CÓMO CUIDAR TUS VELAS

Las velas son uno de los elementos más importantes del barco, por no decir el que más. Para ello, tenemos que poner especial atención a su cuidado, así que aquí os dejamos algunos consejos para que tus velas te den plena satisfacción durante mucho tiempo!

  1. Protección frente a elementos que se encuentre en su camino

Cuando izamos una vela, tenemos que poner especial atención a que no se encuentre con elementos que tengan extremos punzantes o cortantes como pueden ser las crucetas, los tensores de los obenques, remaches, pasadores o tornillos. Todos estos deberían estar protegidos mediante cinta aislante, cueros o protectores específicos. Cuántos spinnakers habrán sufrido “sietes” por esa anilla mal colocada? Además en la vela se pueden colocar parches que refuercen una zona de contacto, como pueden ser las crucetas cuando vamos en rumbos abiertos.

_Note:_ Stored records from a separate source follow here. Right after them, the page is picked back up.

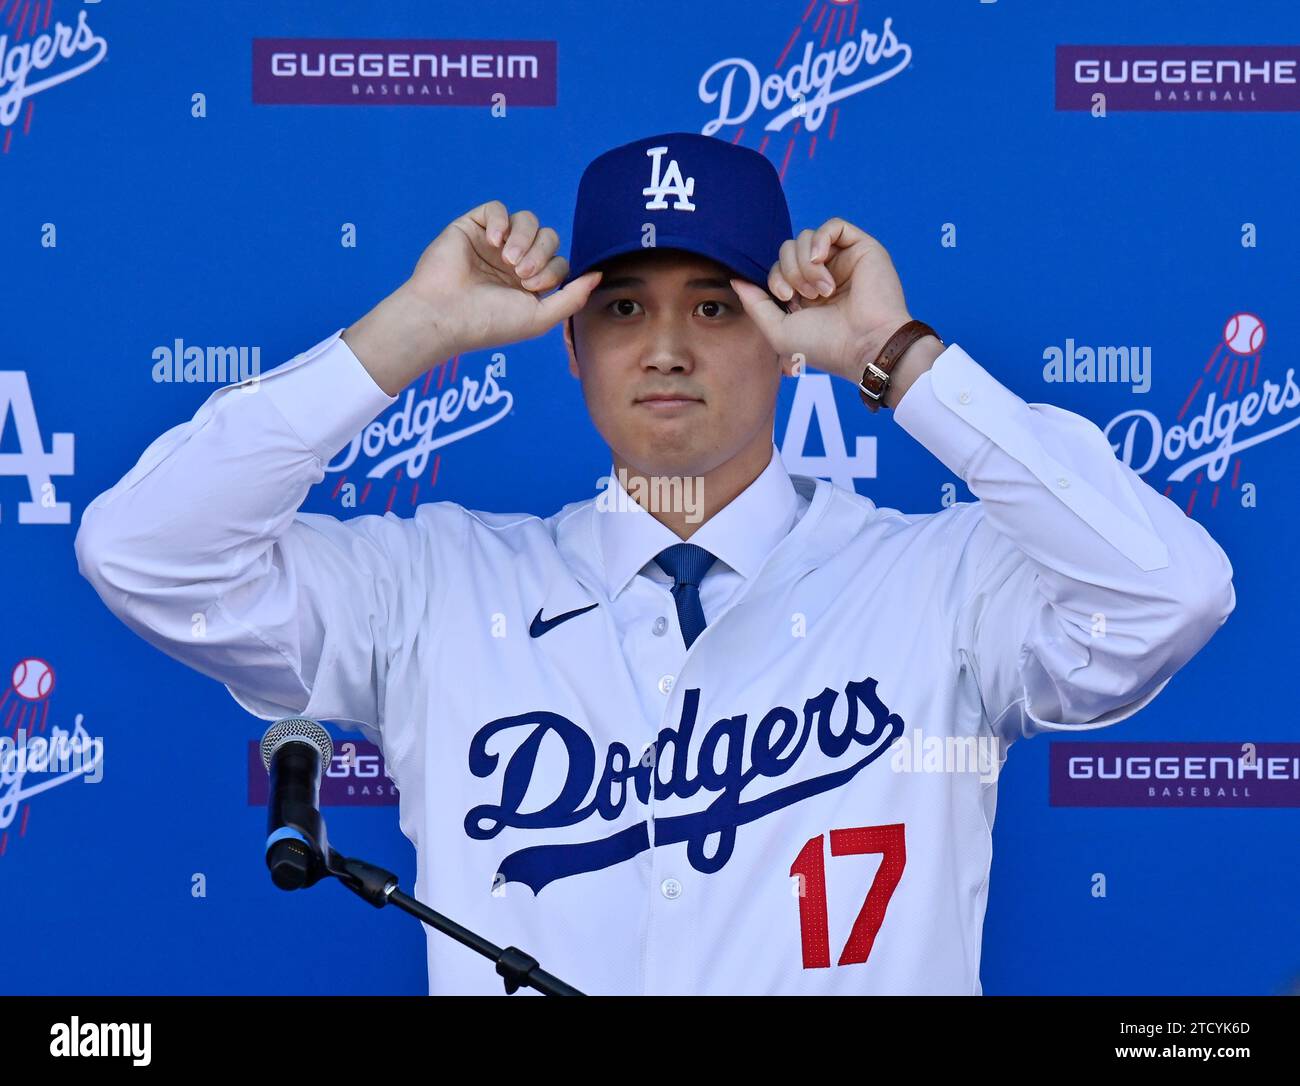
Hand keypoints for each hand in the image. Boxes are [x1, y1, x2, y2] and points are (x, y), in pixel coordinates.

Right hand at [344, 201, 601, 393]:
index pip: (559, 261)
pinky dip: (500, 221)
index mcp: (529, 284)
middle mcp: (512, 262)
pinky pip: (496, 208)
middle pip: (548, 237)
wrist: (445, 316)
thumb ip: (573, 297)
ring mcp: (492, 244)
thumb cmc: (490, 323)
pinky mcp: (470, 227)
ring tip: (508, 260)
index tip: (531, 286)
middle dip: (541, 253)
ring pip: (526, 220)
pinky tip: (493, 241)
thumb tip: (599, 275)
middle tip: (521, 273)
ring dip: (524, 238)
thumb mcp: (540, 318)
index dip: (553, 268)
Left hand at [728, 218, 913, 382]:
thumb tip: (736, 279)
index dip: (775, 278)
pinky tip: (821, 260)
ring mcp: (843, 261)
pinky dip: (820, 239)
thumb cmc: (825, 345)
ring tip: (822, 289)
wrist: (865, 345)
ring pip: (807, 237)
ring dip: (805, 263)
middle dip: (789, 270)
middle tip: (806, 295)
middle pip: (789, 249)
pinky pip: (834, 225)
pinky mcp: (862, 249)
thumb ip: (755, 304)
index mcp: (806, 294)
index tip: (787, 298)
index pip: (778, 268)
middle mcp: (825, 275)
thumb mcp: (778, 330)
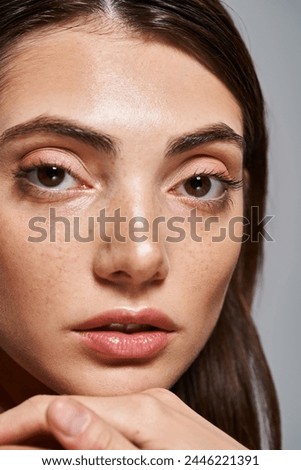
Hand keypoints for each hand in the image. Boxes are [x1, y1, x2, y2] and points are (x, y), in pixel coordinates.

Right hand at [0, 389, 245, 449]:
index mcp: (143, 410)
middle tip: (7, 449)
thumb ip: (103, 444)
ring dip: (57, 432)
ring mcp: (157, 404)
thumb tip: (58, 412)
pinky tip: (72, 442)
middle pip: (73, 406)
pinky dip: (87, 433)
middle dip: (32, 428)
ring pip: (90, 412)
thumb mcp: (150, 469)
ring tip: (30, 450)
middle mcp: (148, 398)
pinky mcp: (161, 415)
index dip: (18, 423)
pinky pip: (113, 420)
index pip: (61, 406)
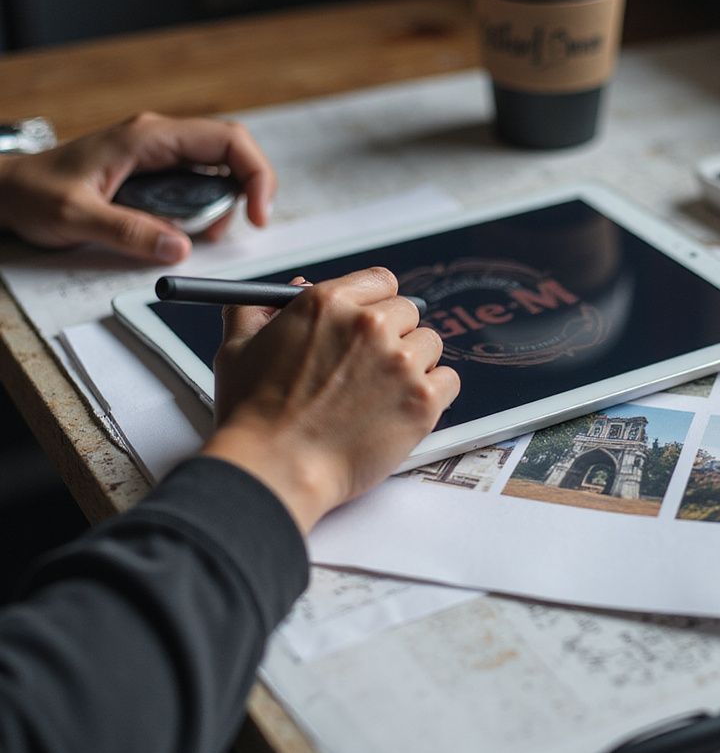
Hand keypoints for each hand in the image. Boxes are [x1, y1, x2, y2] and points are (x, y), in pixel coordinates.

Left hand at [0, 112, 274, 262]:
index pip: (228, 140)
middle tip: (240, 227)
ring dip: (225, 204)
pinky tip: (187, 230)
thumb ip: (128, 232)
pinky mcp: (156, 172)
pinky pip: (199, 184)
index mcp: (147, 137)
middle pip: (233, 152)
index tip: (258, 214)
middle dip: (249, 191)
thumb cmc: (33, 192)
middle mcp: (159, 139)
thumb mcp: (75, 217)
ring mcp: (159, 154)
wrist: (7, 189)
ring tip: (202, 234)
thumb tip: (180, 248)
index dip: (256, 175)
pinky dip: (206, 209)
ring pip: (220, 170)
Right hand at [201, 267, 459, 532]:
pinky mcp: (423, 400)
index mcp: (329, 302)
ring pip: (430, 345)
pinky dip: (433, 393)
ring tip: (381, 394)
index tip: (372, 323)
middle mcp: (370, 325)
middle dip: (394, 336)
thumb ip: (261, 308)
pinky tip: (403, 409)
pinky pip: (449, 381)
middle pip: (409, 312)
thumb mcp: (237, 347)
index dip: (376, 304)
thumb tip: (295, 287)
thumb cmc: (253, 416)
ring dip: (413, 364)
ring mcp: (401, 362)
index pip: (381, 282)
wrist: (276, 470)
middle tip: (371, 368)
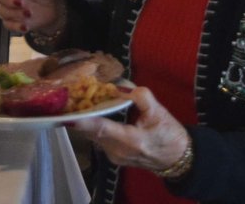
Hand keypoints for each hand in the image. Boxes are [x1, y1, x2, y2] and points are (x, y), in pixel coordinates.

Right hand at [0, 0, 63, 33]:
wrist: (56, 6)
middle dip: (9, 0)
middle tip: (23, 2)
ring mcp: (8, 7)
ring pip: (2, 11)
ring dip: (15, 14)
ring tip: (30, 13)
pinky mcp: (13, 20)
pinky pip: (7, 25)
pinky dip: (16, 26)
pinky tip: (25, 25)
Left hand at [70, 87, 190, 173]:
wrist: (177, 158)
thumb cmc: (169, 134)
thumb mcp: (159, 112)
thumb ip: (141, 97)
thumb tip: (121, 86)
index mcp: (131, 141)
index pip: (103, 130)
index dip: (85, 122)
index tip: (68, 115)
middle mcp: (118, 151)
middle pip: (92, 132)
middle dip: (79, 116)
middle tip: (66, 98)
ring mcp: (114, 156)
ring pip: (92, 136)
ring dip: (84, 121)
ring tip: (75, 102)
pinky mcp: (112, 156)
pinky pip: (97, 139)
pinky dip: (91, 126)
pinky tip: (89, 113)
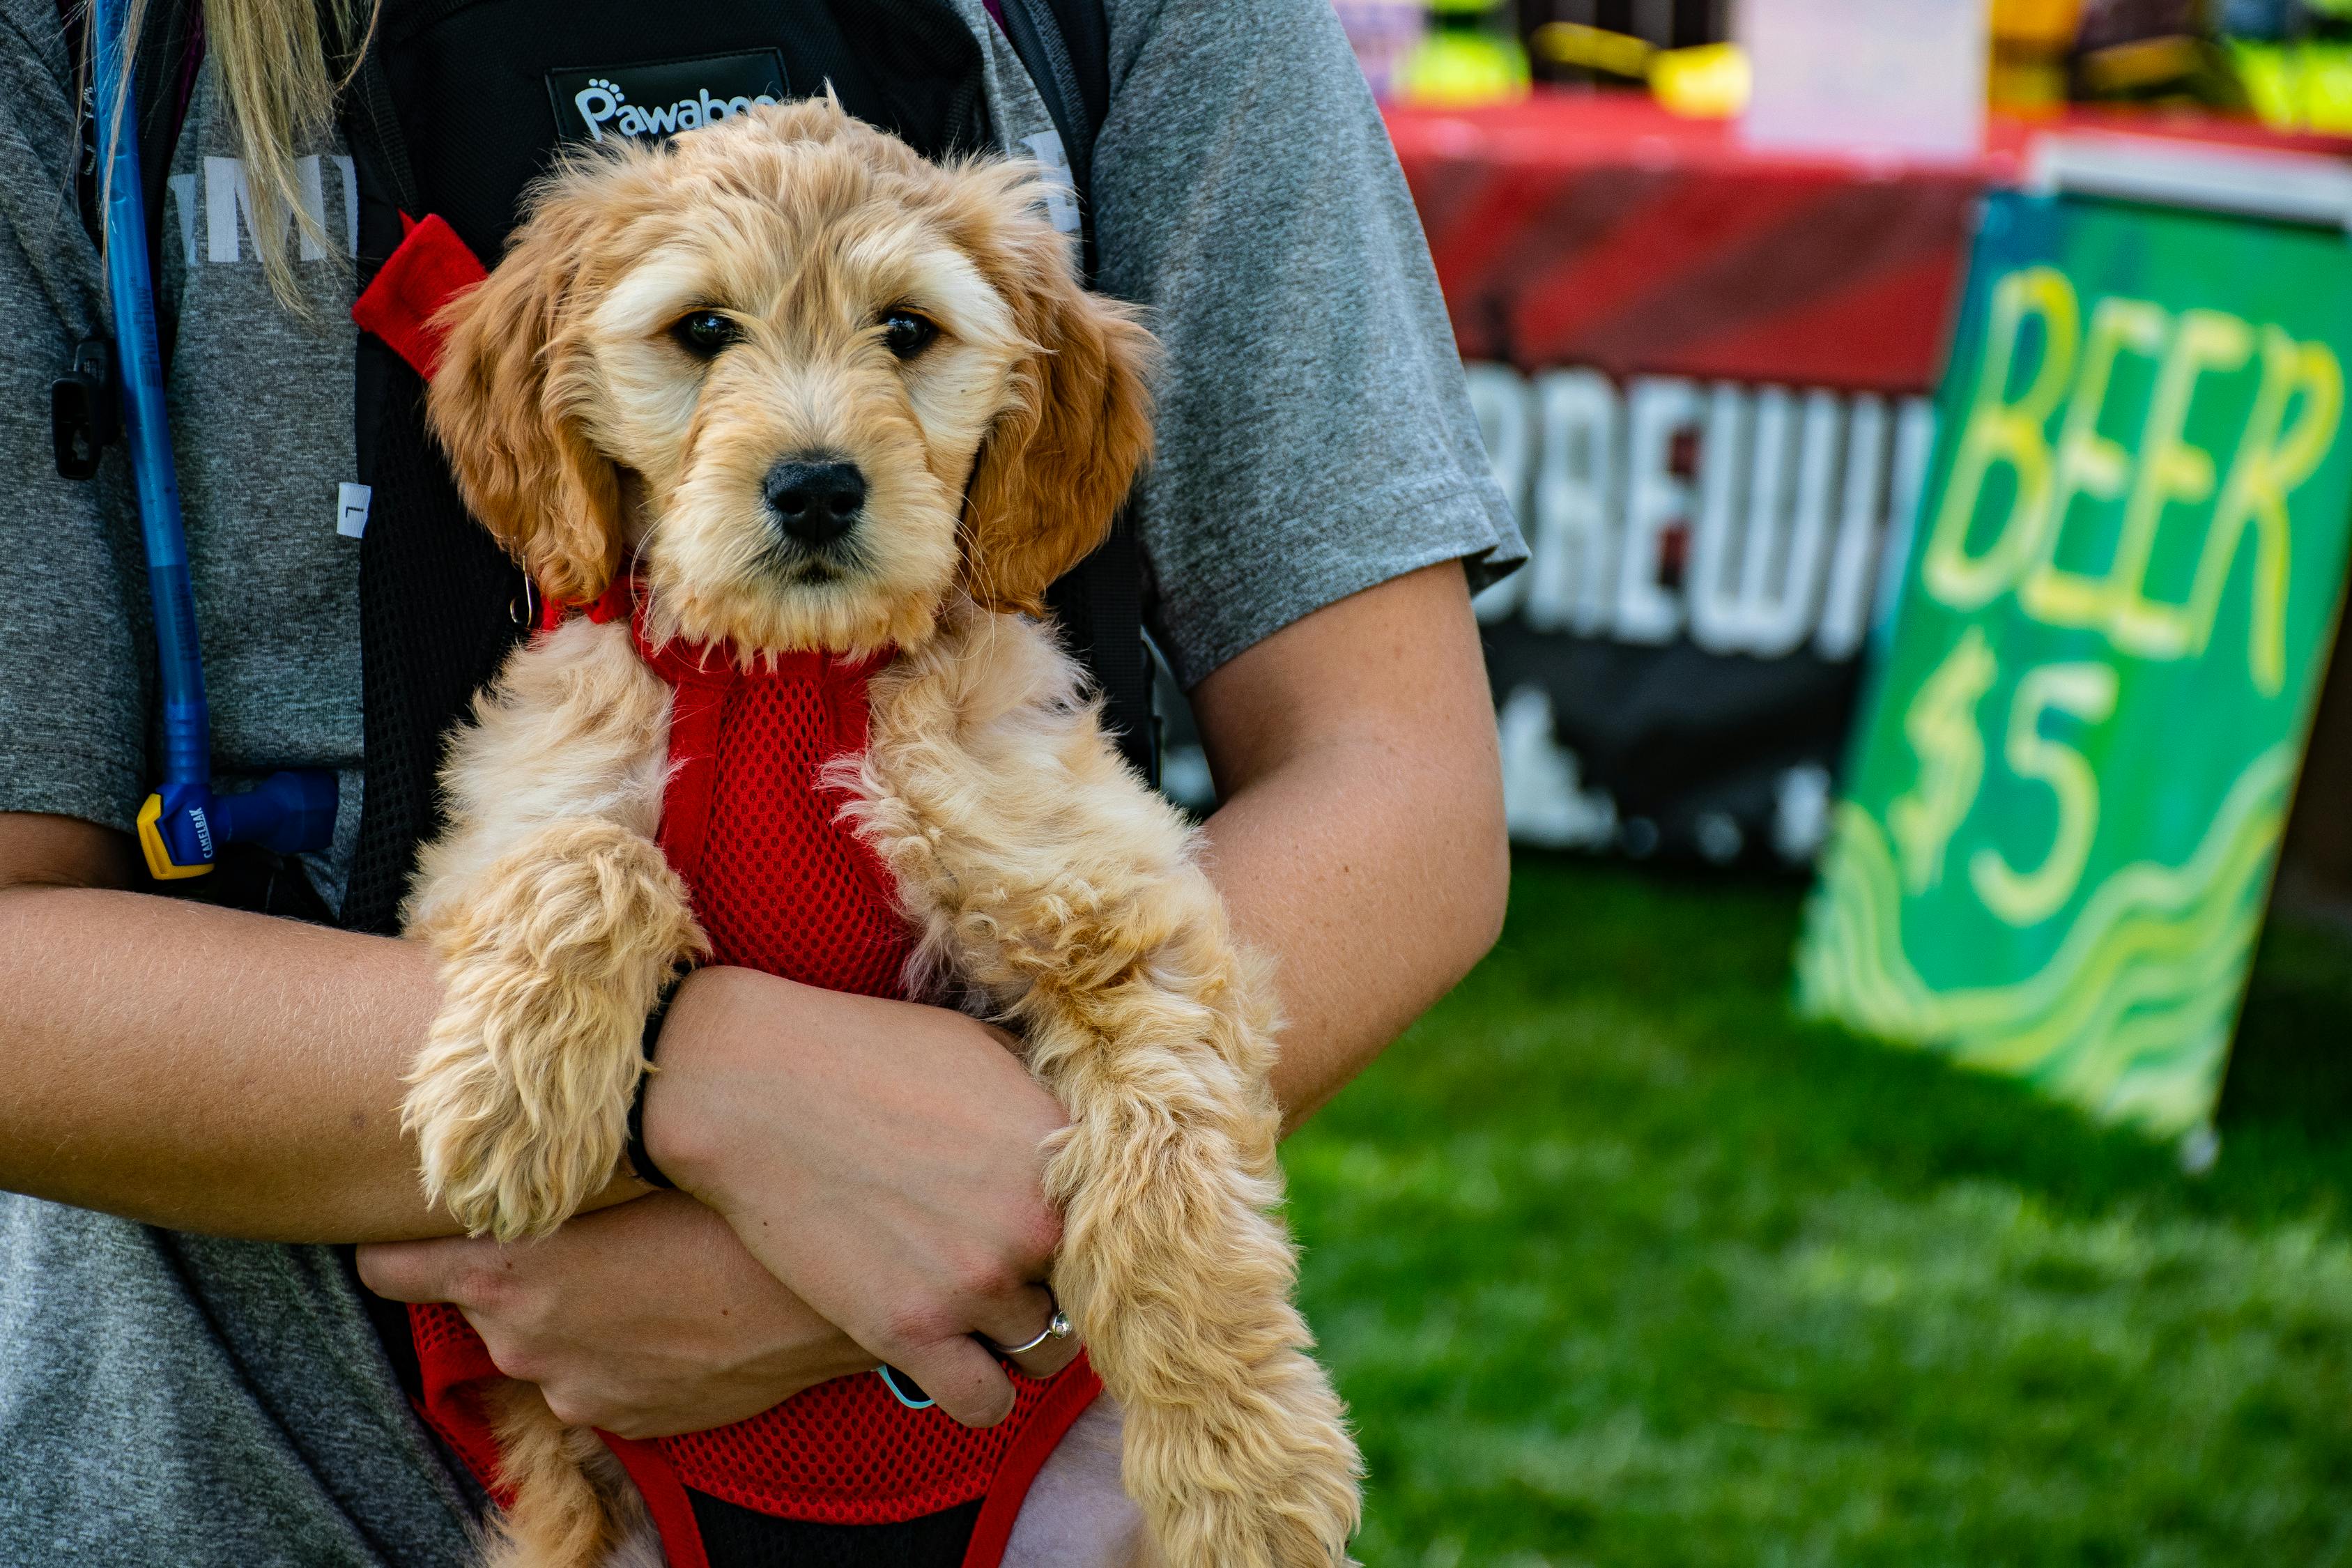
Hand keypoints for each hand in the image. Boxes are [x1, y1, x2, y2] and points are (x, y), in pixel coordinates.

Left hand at [357, 1190, 872, 1437]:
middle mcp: (526, 1346)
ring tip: (650, 1263)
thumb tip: (512, 1133)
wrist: (826, 1289)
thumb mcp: (628, 1164)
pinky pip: (601, 1376)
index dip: (397, 1238)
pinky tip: (679, 1307)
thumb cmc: (729, 1203)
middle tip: (589, 1220)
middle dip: (517, 1267)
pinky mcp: (633, 1421)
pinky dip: (625, 1347)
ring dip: (578, 1311)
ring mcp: (579, 1394)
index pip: (387, 1269)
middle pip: (481, 1301)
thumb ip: (550, 1167)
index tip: (420, 1212)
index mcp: (508, 1274)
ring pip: (547, 1342)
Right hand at [645, 965, 1079, 1427]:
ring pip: (1043, 1354)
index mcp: (1063, 1151)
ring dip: (1019, 1338)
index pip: (1123, 1227)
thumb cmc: (869, 1052)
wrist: (756, 1087)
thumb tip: (1080, 1134)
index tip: (1065, 1234)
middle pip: (1088, 1294)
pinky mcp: (907, 1331)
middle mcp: (1033, 1225)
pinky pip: (983, 1404)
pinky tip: (957, 1359)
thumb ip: (1043, 1104)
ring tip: (984, 1312)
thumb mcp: (985, 1051)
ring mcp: (972, 1283)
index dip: (1095, 1232)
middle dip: (1058, 1285)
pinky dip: (979, 1392)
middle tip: (1019, 1272)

  1. Cuidados durante la navegación

Al estrenar una vela, es conveniente hacerlo con un viento medio para que las costuras y las fibras se coloquen y acomoden uniformemente. Navegando debemos evitar que flamee, ya que éste es el motivo principal para el envejecimiento prematuro de una vela. Una vela envejece más en 5 minutos flameando que en 5 días portando correctamente.

  1. Protección frente al sol

Durante la estancia en puertos o mientras estamos fondeados, tenemos que proteger las velas de los rayos ultravioletas. Los tejidos clásicos de Dacron de la mayoría de velas de crucero son los que mejor aguantan el sol, pero aun así no deben dejarse expuestos.

Es importante disponer de una buena funda que cubra nuestras velas totalmente, ya que si tiene cualquier parte por la que penetren los rayos, en dos años se verá perfectamente esa zona de la vela quemada.

También podemos optar por la opción del tratamiento contras los UV, pero nunca debemos tenerla como única opción.

El hilo de las costuras es el primer afectado por los rayos. Tenemos que asegurarnos de que el protector solar del Génova proteja bien las costuras. Es importante que no esté cosido por los paños de la vela. Si pasando la uña por encima del protector se deshace, habría que llevar la vela urgentemente a una velería para que lo cambien. Según el material, el protector dura entre 3 – 6 años.

  1. Endulzado de las velas

Es conveniente endulzar las velas de vez en cuando para quitarle los cristales de sal y la suciedad. La sal en sí no es perjudicial para la vela, pero sí sus cristales que a la larga resultan abrasivos. Sobre todo porque absorben la humedad del ambiente impidiendo que la vela se seque correctamente.

Puede resultar obvio, pero NUNCA se debe meter una vela en la lavadora o llevarla a una lavandería que no tenga la experiencia adecuada para el lavado de velas. Para hacerlo nosotros mismos deberíamos tener una superficie limpia y lisa. Con mucha agua y muy poco detergente (específico para ello o uno extremadamente suave), frotamos con un cepillo duro teniendo especial cuidado cuando pasemos por las costuras. Una vez enjuagada, dejarla suspendida hasta que esté totalmente seca.

Para el cuidado de las velas entran otros factores de los que ya hablaremos, como la importancia del plegado y el almacenado! A parte, tenemos que tener a mano un kit de reparación por si sufrimos algún accidente inesperado!